Alive Tour
- Associated album: Alive
- Start date: 15 October 2013
- End date: 11 November 2013
- Legs: 1
- No. of shows: 31

Jessie J concert chronology
- Heartbeat Tour (2011–12); Alive Tour (2013); Sweet Talker Tour (2015);

= Alive Tour =

2013 concert tour by Jessie J

The Alive Tour was Jessie J's first arena tour. The tour consisted of 19 arena dates.

== Background ==

In May 2012 Jessie announced via Twitter that she would be setting off on a UK tour in late February 2013 and would finish in late March of the same year. Due to recording her second album and shooting The Voice UK.

= = =

_What the exercise asks_: Repeat the passage of the Alive Tour text above that opens with "2013 concert tour" and closes with "The Voice UK.", changing "arena" to "stadium" wherever it appears.

= = =

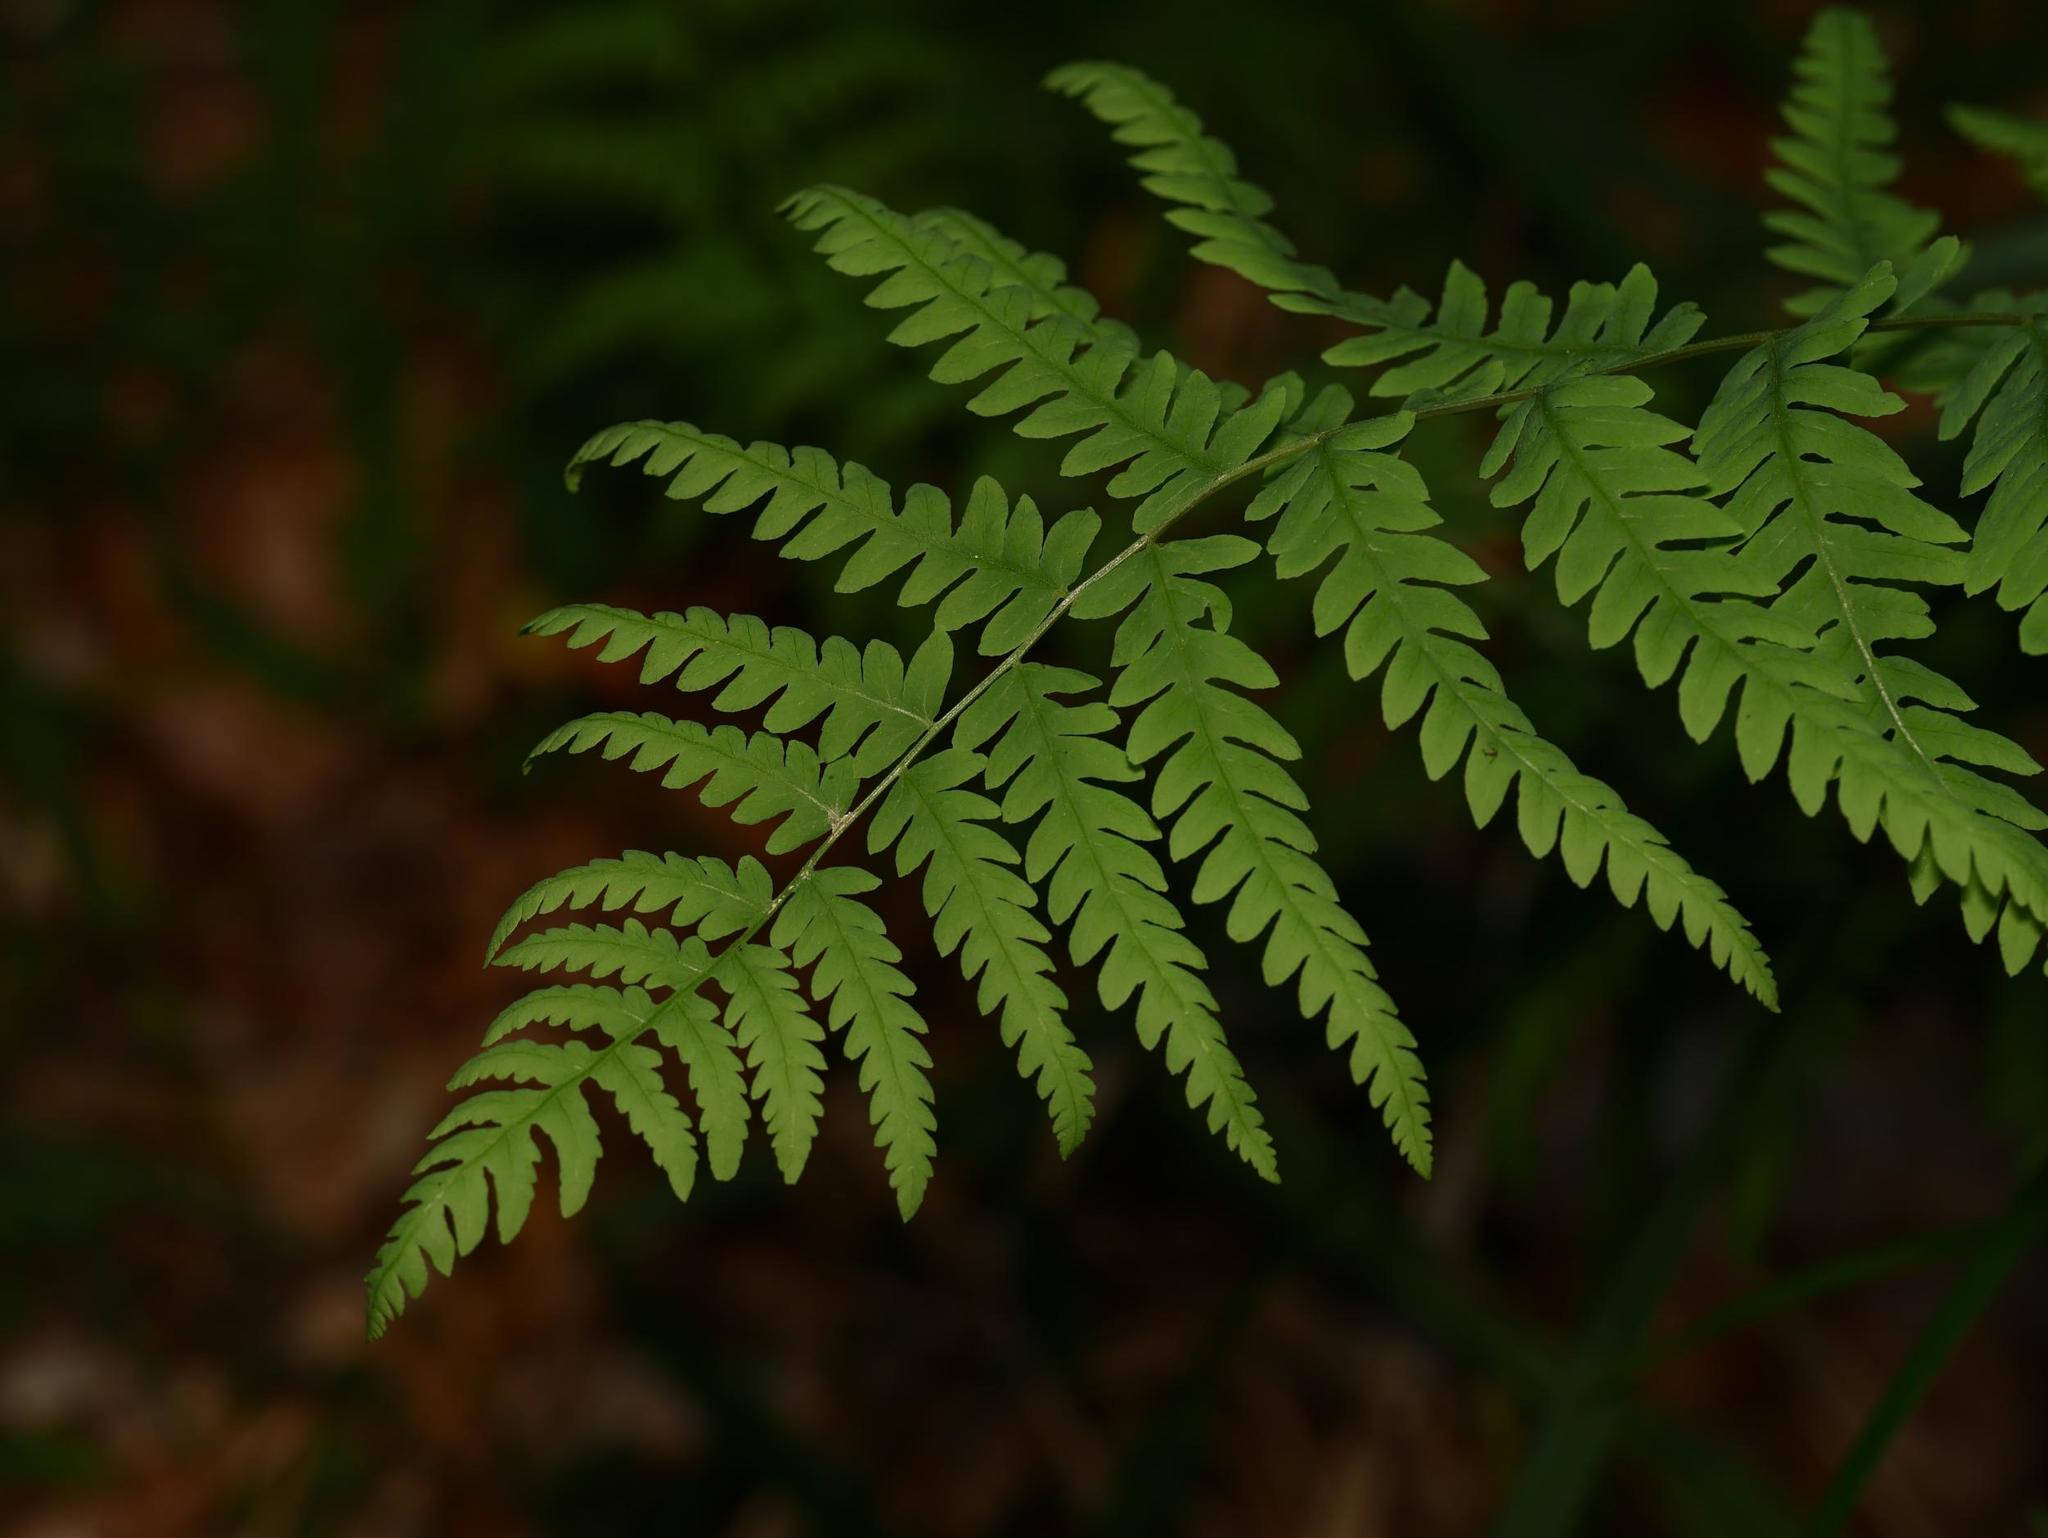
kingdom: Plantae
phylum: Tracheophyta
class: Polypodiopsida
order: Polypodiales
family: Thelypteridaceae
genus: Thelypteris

= = =

_The answer_:
2013 concert tour by Jessie J

The Alive Tour was Jessie J's first stadium tour. The tour consisted of 19 stadium dates.

== Background ==

In May 2012 Jessie announced via Twitter that she would be setting off on a UK tour in late February 2013 and would finish in late March of the same year. Due to recording her second album and shooting The Voice UK.